The difficulties faced by scientists in the research process are related to the complexity of delivering the carrier virus to the "exact address", since cells have strong protection against any hostile penetration. Even after getting the virus with the gene into the desired cell, it is necessary to preserve the activity of the gene so that it can cope with the local genetic defect. Another problem is the adjustment of the immune system to perceive the copy of the gene as safe and vital.
The Scientific Institute of San Rafael (Milan, Italy), according to the magazine "Science", coped with all the complex problems. Two articles describe the progress in the treatment of patients suffering from genetic diseases - metachromatic leukodystrophy and Wiskott-Aldrich syndrome.
Disease leukodystrophy is a rare pathology caused by a mutation in the ARSA gene. The gene is responsible for the operability of lysosomes, which perform a purifying function in the body. Changes at the level of ARSA also occur as a result of accumulation and subsequent death in cells of harmful substances. Most often, these processes occur in the brain and spinal cord, so the symptomatology is more manifested by mental, neuromuscular, sensory anomalies. The most difficult situations lead to the patient's death a couple of years after the discovery of the first painful symptoms.
To introduce a healthy gene into the nervous system is a rather difficult task, which the scientists have been helped to solve by the hematopoietic stem cells of the patient. These cells are located in the structures of the bone marrow or in the bloodstream. As a result of the efforts of the medical team from Milan, lentivirus with an embedded healthy ARSA gene in the stem cells could reach the nervous system.

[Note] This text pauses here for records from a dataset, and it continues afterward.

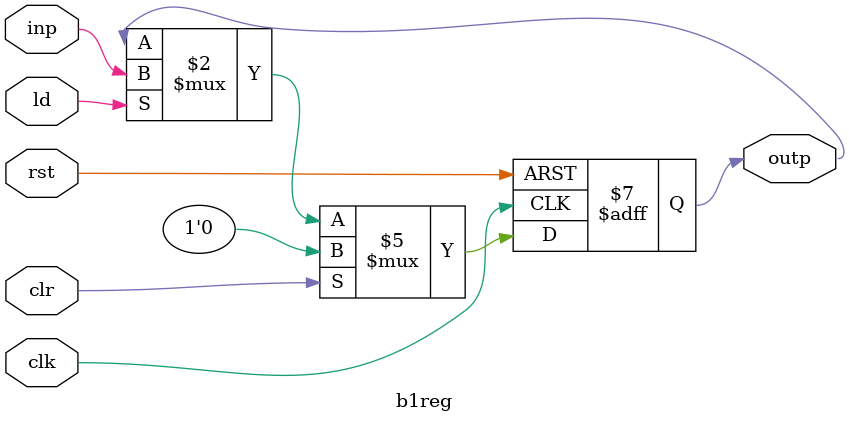
<source format=sv>
`timescale 1ns/1ns
module b1reg (input inp, clr, ld, clk, rst, output reg outp);
  always@(posedge clk, posedge rst)begin
    if(rst)
      outp <= 1'b0;
    else
      if(clr)
        outp <= 1'b0;
      else
        if(ld)
          outp <= inp;
  end
endmodule



</source>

Preservation of the activity of the ARSA gene was achieved by supplying hematopoietic cells with several components of the virus. At the same time, patients did not have any side effects on their own blood stem cells: neither immune reactions, nor pressure changes. The protein content in the cerebrospinal fluid under the influence of the ARSA gene normalized throughout the year in all subjects.
To get rid of the Wiskott-Aldrich syndrome, associated with the dysfunction of the gene and lowering the body's defenses, was the same genetic and therapeutic method.
The authors of the works draw attention to the fact that so far only one gene has been violated. Diseases involving the defeat of several genes are waiting for their time. But already now it is possible to say with certainty that the use of patient's stem cells is a breakthrough in the treatment of genetic pathologies.